Harworth Group plc (LON:HWG), might not be a large cap stock, but it saw significant share price movement during recent months on the LSE, rising to highs of UK£1.67 and falling to the lows of UK£1.14. Some share price movements can give investors a better opportunity to enter into the stock, and potentially buy at a lower price. A question to answer is whether Harworth Group's current trading price of UK£1.18 reflective of the actual value of the small-cap? Or is it currently undervalued, providing us with the opportunity to buy? Let’s take a look at Harworth Group’s outlook and value based on the most recent financial data to see if there are any catalysts for a price change.

Check out our latest analysis for Harworth Group

What's The Opportunity In Harworth Group?

The share price seems sensible at the moment according to my price multiple model, where I compare the company's price-to-earnings ratio to the industry average. I’ve used the price-to-earnings ratio in this instance because there’s not enough visibility to forecast its cash flows. The stock’s ratio of 3.25x is currently trading slightly below its industry peers’ ratio of 8.02x, which means if you buy Harworth Group today, you’d be paying a decent price for it. And if you believe that Harworth Group should be trading at this level in the long run, then there’s not much of an upside to gain over and above other industry peers. Furthermore, Harworth Group’s share price also seems relatively stable compared to the rest of the market, as indicated by its low beta. This may mean it is less likely for the stock to fall lower from natural market volatility, which suggests less opportunities to buy moving forward.

What does the future of Harworth Group look like? earnings-and-revenue-growth

Investors looking for growth in their portfolio may want to consider the prospects of a company before buying its shares. Buying a great company with a robust outlook at a cheap price is always a good investment, so let’s also take a look at the company's future expectations. Though in the case of Harworth Group, it is expected to deliver a highly negative earnings growth in the next few years, which doesn’t help build up its investment thesis. It appears that risk of future uncertainty is high, at least in the near term.



What This Means For You

Are you a shareholder? Currently, HWG appears to be trading around industry price multiples, but given the uncertainty from negative returns in the future, this could be the right time to de-risk your portfolio. Is your current exposure to the stock beneficial for your total portfolio? And is the opportunity cost of holding a negative-outlook stock too high? Before you make a decision on HWG, take a look at whether its fundamentals have changed.

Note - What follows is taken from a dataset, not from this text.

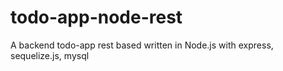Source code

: # todo-app-node-rest
A backend todo-app rest based written in Node.js with express, sequelize.js, mysql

Are you a potential investor? If you’ve been keeping tabs on HWG for a while, now may not be the most optimal time to buy, given it is trading around industry price multiples. This means there’s less benefit from mispricing. Furthermore, the negative growth outlook increases the risk of holding the stock. However, there are also other important factors we haven’t considered today, which can help gel your views on HWG should the price fluctuate below the industry PE ratio.

If you want to dive deeper into Harworth Group, you'd also look into what risks it is currently facing. To help with this, we've discovered 3 warning signs (1 makes us a bit uncomfortable!) that you ought to be aware of before buying any shares in Harworth Group.

If you are no longer interested in Harworth Group, you can use our free platform to see our list of over 50 other stocks with a high growth potential.

Have feedback on this article? Concerned about the content?Get in touch with us directly. Alternatively, email editorial-team (at) simplywallst.com.

This article by Simply Wall St is general in nature. We provide commentary based on historical data and analyst forecasts only using an unbiased methodology and our articles are not intended to be financial advice. It does not constitute a recommendation to buy or sell any stock, and does not take account of your objectives, or your financial situation. We aim to bring you long-term focused analysis driven by fundamental data. Note that our analysis may not factor in the latest price-sensitive company announcements or qualitative material. Simply Wall St has no position in any stocks mentioned.